Como Três Animais
Quando o sol das
pessoas recolhe-se merecidamente no poente, é que ela sai da sua toca para
lançar-se no seio da selva de cimento armado. Astuta, felina, quase não humana,
ela procura com instinto os filhotes textos, para depois chegar aos seus pais,
os bichos. Não vale-se de armadilhas, apenas usa sua beleza para atraí-los pela
ingenuidade diante de tanta. Eles ficam espantados, enchem-se de perguntas,
atônitos cerebrais, paralisam-se até que ela dá o bote. Uma vez dominados, ela
aguarda na mata urbana os pais desesperados a procura dos seus rebentos. Quando
eles se aproximam, e avistam a fera com eles nos olhos, inicia-se o processo do
abate. Filhotes viram reféns, mas são os pais que tornam-se presas. Uma relação intraespecífica
de sobrevivência para todos. Pelo prazer de interpretar gentes do jeito que ela
gosta, sem se importar com as consequências de sua conduta, método e atitudes.

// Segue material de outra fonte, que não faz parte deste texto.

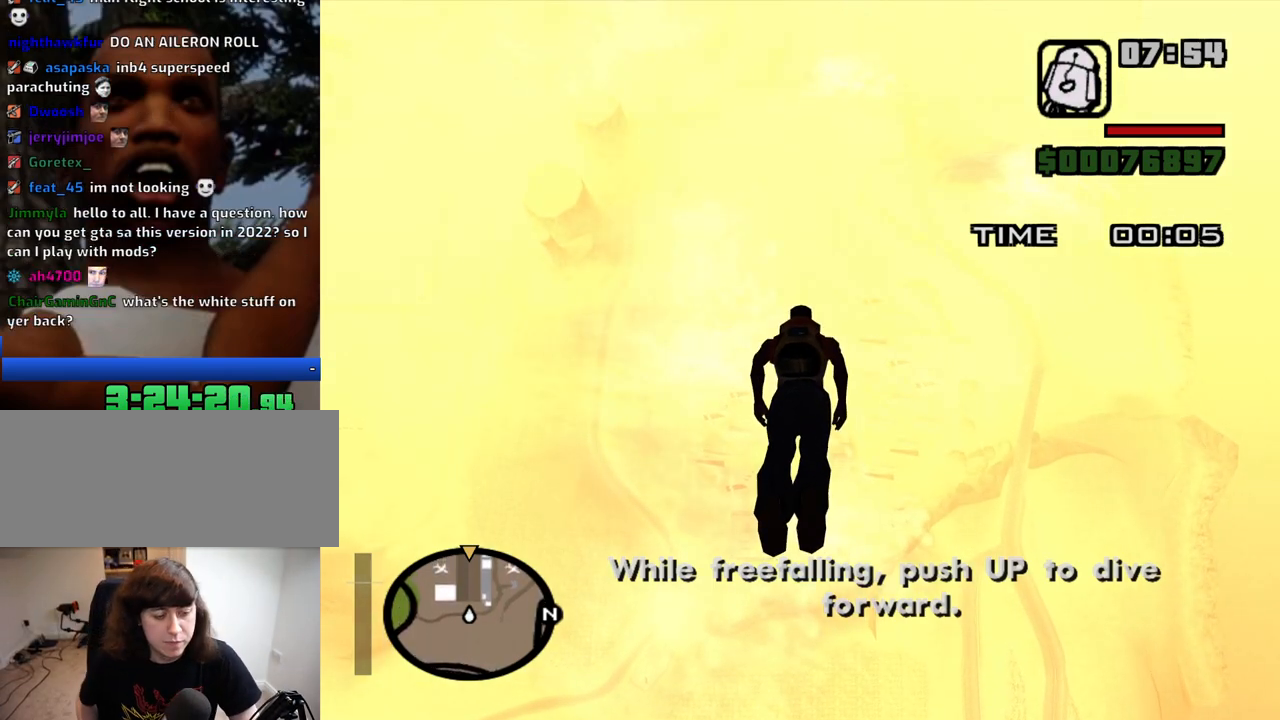
{"keys": ["w"], "mouse": [], "events": []}
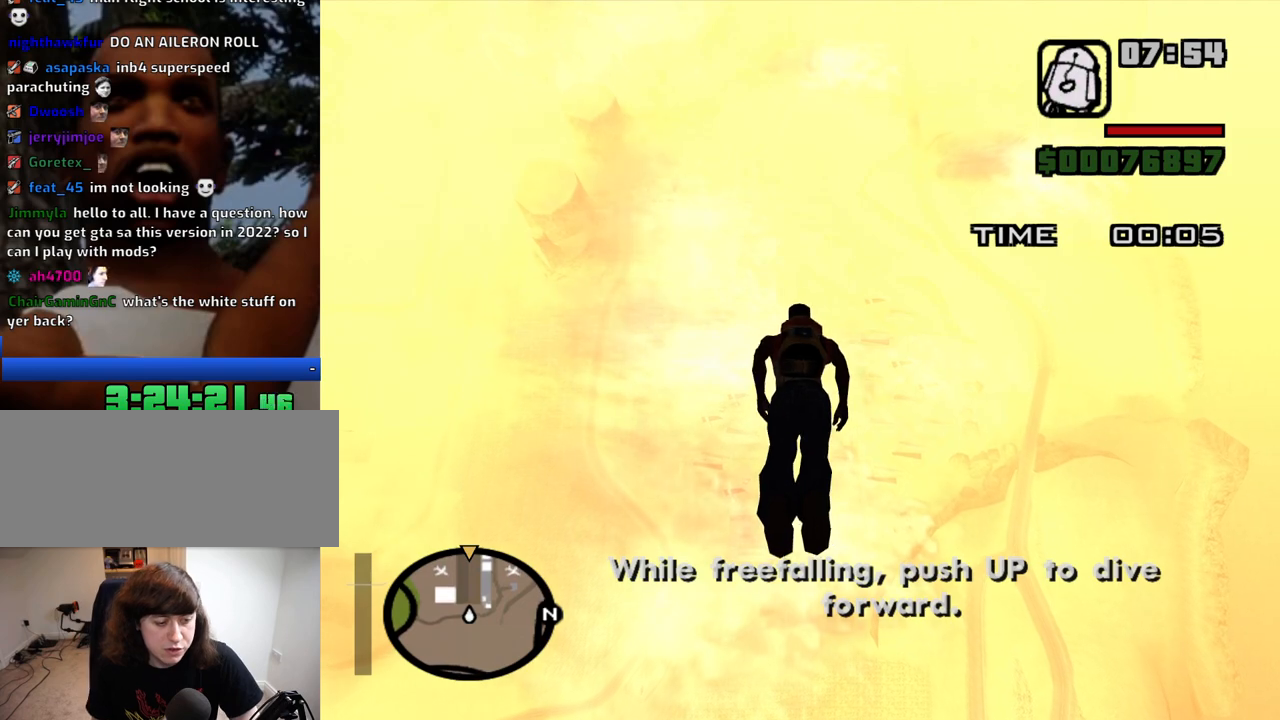
{"keys": ["w"], "mouse": [], "events": []}
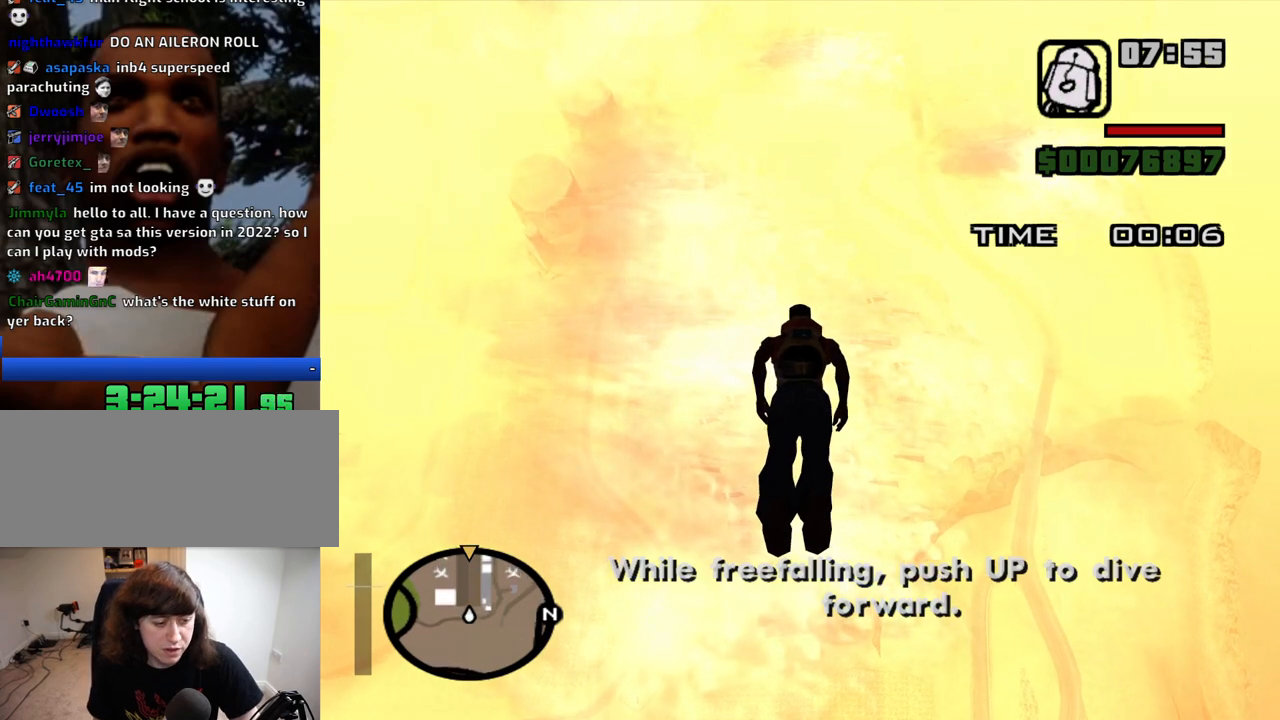
{"keys": ["w"], "mouse": [], "events": []}
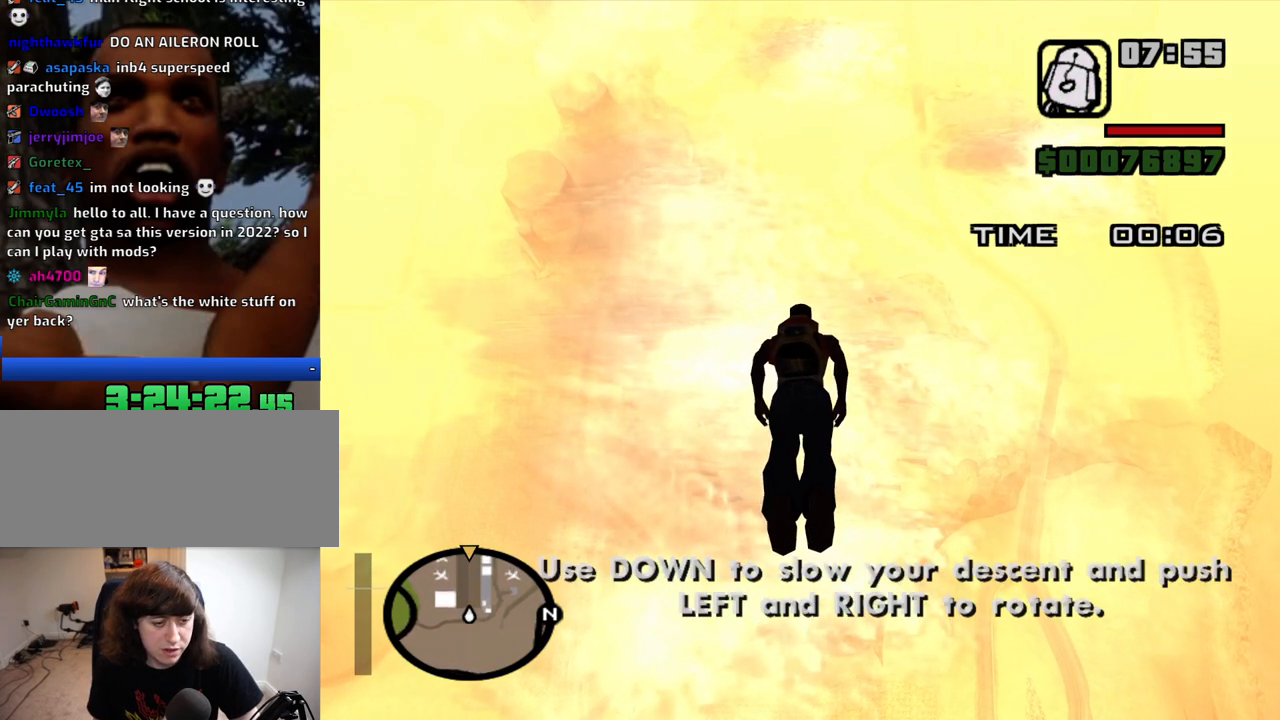
{"keys": ["w"], "mouse": [], "events": []}
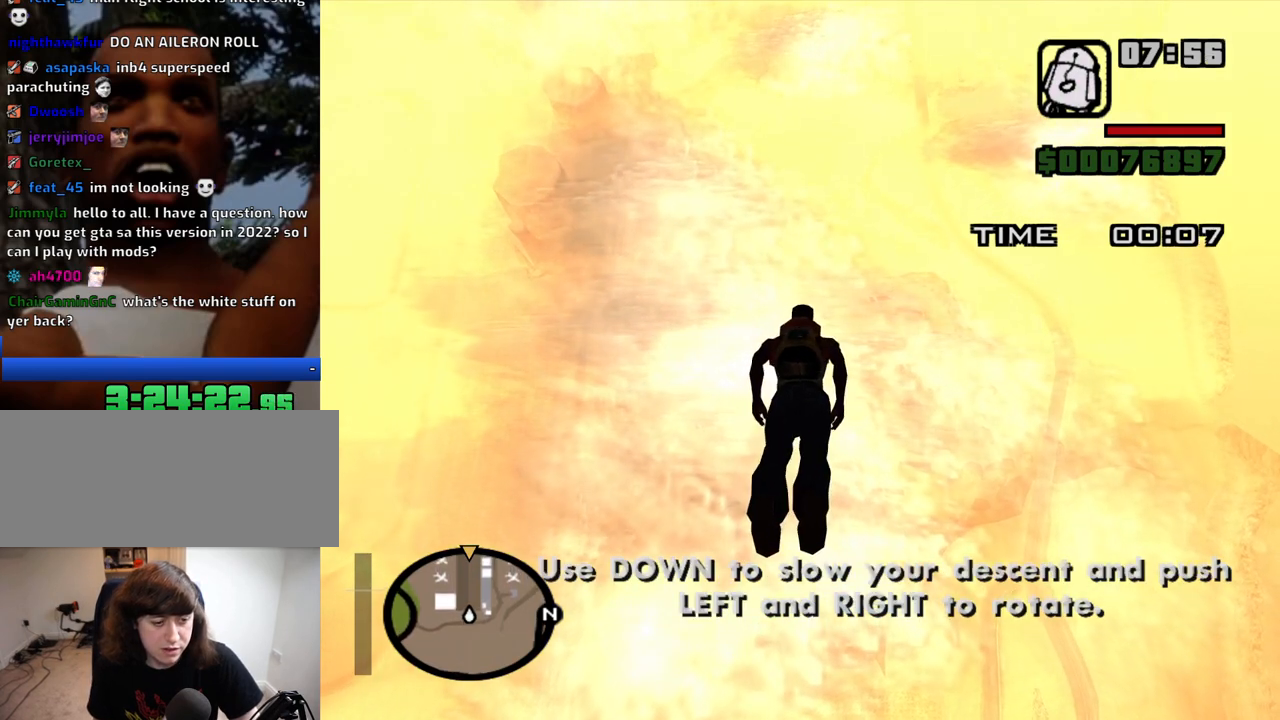
{"keys": ["w"], "mouse": [], "events": []}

Guarda todas as razões para si, fazendo da verdade alheia meras irrelevâncias.
Lota- se de certezas próprias, sorvendo a energia das vítimas, achando que age
tão naturalmente quanto um inocente que arranca uma flor do jardim. Típica
forma de vampirismo, desta vez praticada nos relacionamentos entre os seres
vivos. Coisas da vida. Assim atravessa noites e madrugadas, que são, na
surreal, os seus dias. E se os bichos por um lapso do destino conseguem se livrar
da luta, desaparecem para nunca mais passar por ali. Passam a proteger seus filhotes
textos como nunca, passando a viver dignamente em morada bem distante. Ela não liga.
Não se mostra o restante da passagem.